オブジェクト型フィールドの扱い(CASTなどの型変換)
プラットフォームによっては、BLOB/CLOB/JSON/OBJECTなどのオブジェクト型フィールドを含むテーブルに対して、FOR UPDATEと同時に扱う際に型変換が必要になる場合があります。取得列に巨大LOBやJSONを含めるとネットワークやメモリ負荷が高まり、ロック保持時間が延びることもあります。
- 必要なカラムのみを選択し、重量級のオブジェクト列は除外するか、要約・CASTしてサイズを小さくする。
- Oracle:CLOBをTO_CHARで部分取得、BLOBはDBMS_LOB.SUBSTRで必要範囲を取得。
- MySQL:JSON_EXTRACTで必要キーのみを抽出、またはCAST(json_col AS CHAR)で軽量化。
- Snowflake:OBJECT/VARIANTは:演算子で特定キーを取り出し、::STRINGでCAST(例:data:taskId::string)。
- FileMaker(コンテナ):SQL/ODBCでの直接取得は困難な場合が多く、アプリ側APIや専用関数で扱うのが現実的。
-- Snowflake 例:必要キーのみ取得してロック
BEGIN;
SELECT id, (data:taskId)::string AS task_id
FROM job_queue
WHERE status = 'READY'
FOR UPDATE SKIP LOCKED;
COMMIT;
代表的なクエリ例
条件付きSELECT … FOR UPDATEの基本例
まずは、条件を満たす行だけをロックしてから安全に更新する典型パターンです。キュー処理や在庫引当などで「対象行を取り出してから変更する」ワークフローに適しています。ここでは「READYなジョブを1件だけ先着順で取得し、処理中にする」ケースを例にします。sql for update を使うことで、同時実行時の取り合いを防げます。
-- PostgreSQL / MySQL 8.0 の例
START TRANSACTION;
-- 1件だけロックして取得
SELECT id, payload
FROM job_queue
WHERE status = 'READY'
ORDER BY priority DESC, created_at ASC
LIMIT 1
FOR UPDATE;
-- アプリ側で処理をはじめる前に状態を更新
UPDATE job_queue
SET status = 'RUNNING', started_at = NOW()
WHERE id = <上で取得したid>;
COMMIT;
-- Oracle の例
BEGIN
NULL;
END;
/
-- Oracle では FETCH FIRST で 1件だけ取得
SELECT id, payload
FROM job_queue
WHERE status = 'READY'
ORDER BY priority DESC, created_at ASC
FETCH FIRST 1 ROWS ONLY
FOR UPDATE;
UPDATE job_queue
SET status = 'RUNNING', started_at = SYSTIMESTAMP
WHERE id = :id;
COMMIT;
- ポイント: 条件式(WHERE)で対象を絞り、ORDER BY で確定的な順序を与え、最後に FOR UPDATE で行ロックを取得します。
- 副作用防止: 取得した行だけを更新するため、主キー(id)を使ったUPDATEで対象を特定します。
- トランザクション: SELECTからUPDATE、COMMITまでを1トランザクションで実施します。

提供データ ▸

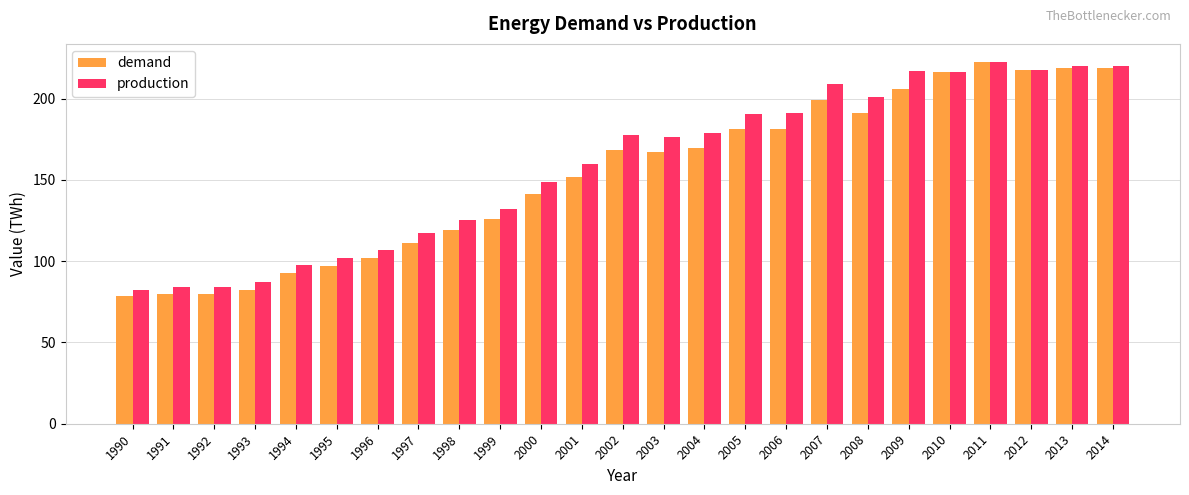

How many values in the demand series are below 167?

12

作業指示 ▸
a. FOR UPDATEに関する文章から、「- 必要なカラムのみを選択し」を含む語句で始まり「MySQL:JSON_EXTRACTで必要キーのみを抽出、またはCAST(json_col AS CHAR)で軽量化。」で終わる部分を、一字一句変えずに書き写してください。
b. FOR UPDATEに関する文章にある次の一文を英語に翻訳してください。「取得列に巨大LOBやJSONを含めるとネットワークやメモリ負荷が高まり、ロック保持時間が延びることもあります。」

回答一覧 ▸
a.
- 必要なカラムのみを選択し、重量級のオブジェクト列は除外するか、要約・CASTしてサイズを小さくする。
- Oracle:CLOBをTO_CHARで部分取得、BLOBはDBMS_LOB.SUBSTRで必要範囲を取得。
- MySQL:JSON_EXTRACTで必要キーのみを抽出、またはCAST(json_col AS CHAR)で軽量化。

b. Including huge LOBs or JSON in the retrieved columns increases network and memory load, and can also lengthen the time locks are held.